Above us rises a long slab with a slender flake on its left edge. Tom’s nuances taunt me from the crib sheet: a ‘step’ on the final steep nose has to be gained ‘with conviction,’ then ‘a hard final pull’ remains before topping out.“Sounds ominous,” I say to John, and it’s my lead. The slab lures me in, seductively. Above the flake, small edges entice me on, drawing me like an amorous spider irresistibly to his mate, yet sensing peril lies ahead. Now the angle steepens; the slab goes concave, sweeping up into the final faceted nose. In front of me, Tom’s ‘step’ is no more than a scooped foothold, and below, the tape on the flake seems a long way off.

 Clearly some ‘conviction’ is required. A shallow nick beside the ‘step’ takes a sideways wire, but I’m not convinced it will stay in. Just do it first time, I tell myself, it won’t be that bad – it’s only supposed to be Hard VS. Leaning leftwards, I get a foot on the ‘step’ and stand up carefully, holding myself in balance with side holds. As expected, the move isn’t bad once I commit, but I wouldn’t care to reverse it, and know at once the trap is sprung. Now the ‘hard final pull.’ Easier angled rock lies tantalizingly close. I glance down at John. The tape on the flake looks even more distant now, and my right-hand rope is pulling disconcertingly on the poor wire.

“Could do with a decent runner,” I shout, pointlessly stating the obvious. The rock defies me: compact, impassive, and devoid of cracks. It’s down to ‘conviction’ again. The way lies up and rightwards, across the bridge of the nose, but this time I need a good look at it, or three or four good looks at it, before I commit.
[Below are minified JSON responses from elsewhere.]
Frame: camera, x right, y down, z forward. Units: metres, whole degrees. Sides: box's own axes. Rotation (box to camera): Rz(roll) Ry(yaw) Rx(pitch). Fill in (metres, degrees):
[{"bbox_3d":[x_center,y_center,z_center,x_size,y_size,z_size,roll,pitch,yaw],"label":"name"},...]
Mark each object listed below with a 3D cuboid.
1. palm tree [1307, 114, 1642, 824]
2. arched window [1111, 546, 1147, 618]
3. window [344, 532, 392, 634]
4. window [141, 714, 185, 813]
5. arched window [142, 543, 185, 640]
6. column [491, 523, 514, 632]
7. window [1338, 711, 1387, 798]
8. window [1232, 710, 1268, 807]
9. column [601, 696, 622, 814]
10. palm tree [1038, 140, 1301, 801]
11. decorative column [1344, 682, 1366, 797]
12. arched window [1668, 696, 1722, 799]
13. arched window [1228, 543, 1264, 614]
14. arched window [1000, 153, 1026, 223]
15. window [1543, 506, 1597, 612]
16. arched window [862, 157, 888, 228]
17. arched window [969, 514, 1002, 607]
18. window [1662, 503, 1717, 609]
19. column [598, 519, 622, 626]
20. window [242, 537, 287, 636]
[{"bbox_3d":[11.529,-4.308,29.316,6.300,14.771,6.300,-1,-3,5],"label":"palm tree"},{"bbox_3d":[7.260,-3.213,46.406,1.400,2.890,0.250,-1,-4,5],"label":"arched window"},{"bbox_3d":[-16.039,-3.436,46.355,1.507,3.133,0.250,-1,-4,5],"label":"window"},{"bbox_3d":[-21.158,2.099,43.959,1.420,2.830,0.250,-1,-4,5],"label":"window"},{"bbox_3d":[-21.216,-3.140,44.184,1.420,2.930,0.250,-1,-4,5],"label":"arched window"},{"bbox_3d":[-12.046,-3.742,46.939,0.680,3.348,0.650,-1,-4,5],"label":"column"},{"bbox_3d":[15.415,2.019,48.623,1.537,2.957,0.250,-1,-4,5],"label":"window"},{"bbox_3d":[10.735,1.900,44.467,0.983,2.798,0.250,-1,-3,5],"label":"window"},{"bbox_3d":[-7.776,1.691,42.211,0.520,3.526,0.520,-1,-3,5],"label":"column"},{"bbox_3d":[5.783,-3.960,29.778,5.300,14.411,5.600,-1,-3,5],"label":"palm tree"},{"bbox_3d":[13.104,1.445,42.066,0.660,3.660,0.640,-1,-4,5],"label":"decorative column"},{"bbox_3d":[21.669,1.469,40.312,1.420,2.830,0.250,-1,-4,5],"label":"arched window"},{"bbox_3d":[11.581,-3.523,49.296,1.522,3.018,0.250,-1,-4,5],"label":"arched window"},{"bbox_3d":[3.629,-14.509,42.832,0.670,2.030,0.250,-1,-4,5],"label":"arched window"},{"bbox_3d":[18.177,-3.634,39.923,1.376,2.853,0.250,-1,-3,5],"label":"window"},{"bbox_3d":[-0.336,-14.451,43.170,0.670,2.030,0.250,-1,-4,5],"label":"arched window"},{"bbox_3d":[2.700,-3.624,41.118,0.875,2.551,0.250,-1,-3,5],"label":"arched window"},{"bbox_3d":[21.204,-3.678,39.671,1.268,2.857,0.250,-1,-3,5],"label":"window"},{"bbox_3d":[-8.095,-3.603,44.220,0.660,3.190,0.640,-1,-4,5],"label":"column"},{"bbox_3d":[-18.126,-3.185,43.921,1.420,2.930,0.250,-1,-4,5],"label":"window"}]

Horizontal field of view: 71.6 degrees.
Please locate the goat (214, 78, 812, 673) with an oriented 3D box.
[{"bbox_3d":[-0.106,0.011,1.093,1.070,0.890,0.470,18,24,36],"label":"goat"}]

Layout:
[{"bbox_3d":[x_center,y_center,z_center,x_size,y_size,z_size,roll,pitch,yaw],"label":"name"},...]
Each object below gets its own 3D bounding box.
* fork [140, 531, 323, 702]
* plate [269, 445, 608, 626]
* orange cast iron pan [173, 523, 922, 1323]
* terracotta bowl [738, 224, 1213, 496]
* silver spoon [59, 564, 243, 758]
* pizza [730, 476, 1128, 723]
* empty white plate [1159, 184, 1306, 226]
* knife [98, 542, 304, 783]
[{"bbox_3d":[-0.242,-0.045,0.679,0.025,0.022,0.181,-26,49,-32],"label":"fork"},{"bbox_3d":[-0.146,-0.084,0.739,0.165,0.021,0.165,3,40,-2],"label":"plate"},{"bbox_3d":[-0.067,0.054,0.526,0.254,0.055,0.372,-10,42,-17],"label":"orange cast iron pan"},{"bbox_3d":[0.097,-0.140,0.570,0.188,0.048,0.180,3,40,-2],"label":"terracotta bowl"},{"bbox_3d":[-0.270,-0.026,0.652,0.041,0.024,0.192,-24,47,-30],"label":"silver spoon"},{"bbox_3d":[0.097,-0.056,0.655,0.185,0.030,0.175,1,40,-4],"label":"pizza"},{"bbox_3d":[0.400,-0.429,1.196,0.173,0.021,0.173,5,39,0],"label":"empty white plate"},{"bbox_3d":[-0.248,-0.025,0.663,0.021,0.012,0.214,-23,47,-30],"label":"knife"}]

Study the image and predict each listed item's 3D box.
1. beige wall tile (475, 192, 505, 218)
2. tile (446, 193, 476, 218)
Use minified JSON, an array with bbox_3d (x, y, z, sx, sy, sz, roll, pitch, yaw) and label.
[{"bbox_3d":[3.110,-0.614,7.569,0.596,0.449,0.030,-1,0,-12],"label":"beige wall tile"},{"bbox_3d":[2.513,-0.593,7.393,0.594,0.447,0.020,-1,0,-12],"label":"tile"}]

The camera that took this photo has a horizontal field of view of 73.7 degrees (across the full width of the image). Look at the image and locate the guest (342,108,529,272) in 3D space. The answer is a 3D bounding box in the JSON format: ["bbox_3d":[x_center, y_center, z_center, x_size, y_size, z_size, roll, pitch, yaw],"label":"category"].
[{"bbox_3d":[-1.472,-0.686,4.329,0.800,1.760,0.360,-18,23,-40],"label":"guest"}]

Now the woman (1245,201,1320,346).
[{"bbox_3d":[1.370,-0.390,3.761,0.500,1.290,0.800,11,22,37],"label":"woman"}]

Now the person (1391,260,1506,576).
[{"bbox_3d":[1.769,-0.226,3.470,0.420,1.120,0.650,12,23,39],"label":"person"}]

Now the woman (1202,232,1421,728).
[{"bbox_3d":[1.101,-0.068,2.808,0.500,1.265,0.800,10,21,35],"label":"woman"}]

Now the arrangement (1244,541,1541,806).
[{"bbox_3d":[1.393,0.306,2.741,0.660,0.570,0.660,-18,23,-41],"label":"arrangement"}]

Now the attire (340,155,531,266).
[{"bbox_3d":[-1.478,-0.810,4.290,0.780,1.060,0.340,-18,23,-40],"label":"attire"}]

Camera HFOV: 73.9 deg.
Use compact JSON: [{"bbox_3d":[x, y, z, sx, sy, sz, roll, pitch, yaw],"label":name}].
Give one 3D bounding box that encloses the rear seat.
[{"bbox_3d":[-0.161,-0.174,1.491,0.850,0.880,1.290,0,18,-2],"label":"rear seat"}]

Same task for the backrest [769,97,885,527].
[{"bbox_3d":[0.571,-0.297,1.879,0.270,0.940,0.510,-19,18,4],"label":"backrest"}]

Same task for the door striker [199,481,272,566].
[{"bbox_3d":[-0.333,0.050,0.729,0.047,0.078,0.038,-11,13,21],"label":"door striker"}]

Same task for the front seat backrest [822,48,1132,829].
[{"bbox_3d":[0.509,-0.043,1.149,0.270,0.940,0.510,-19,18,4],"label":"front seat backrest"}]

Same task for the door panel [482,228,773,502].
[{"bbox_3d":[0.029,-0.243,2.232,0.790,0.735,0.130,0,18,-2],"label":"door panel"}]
Up and down, up and down, balancing up from the ‘step’ to the small holds on the nose, then scuttling back, like a fledgling psyching up to take to its wings. Next time. Balance up again. I can see the holds I’m going for. Now commit. Push off with the left foot, right foot on a smear, pull hard and ease my body weight across. A tinkle is heard as the wire lifts out, but I’ve got the good holds and it doesn’t matter.

“Bold little number,” John says as he comes over the top.
“You’re not kidding. Sand-bagged again. Wait till I see Mr Leppert.”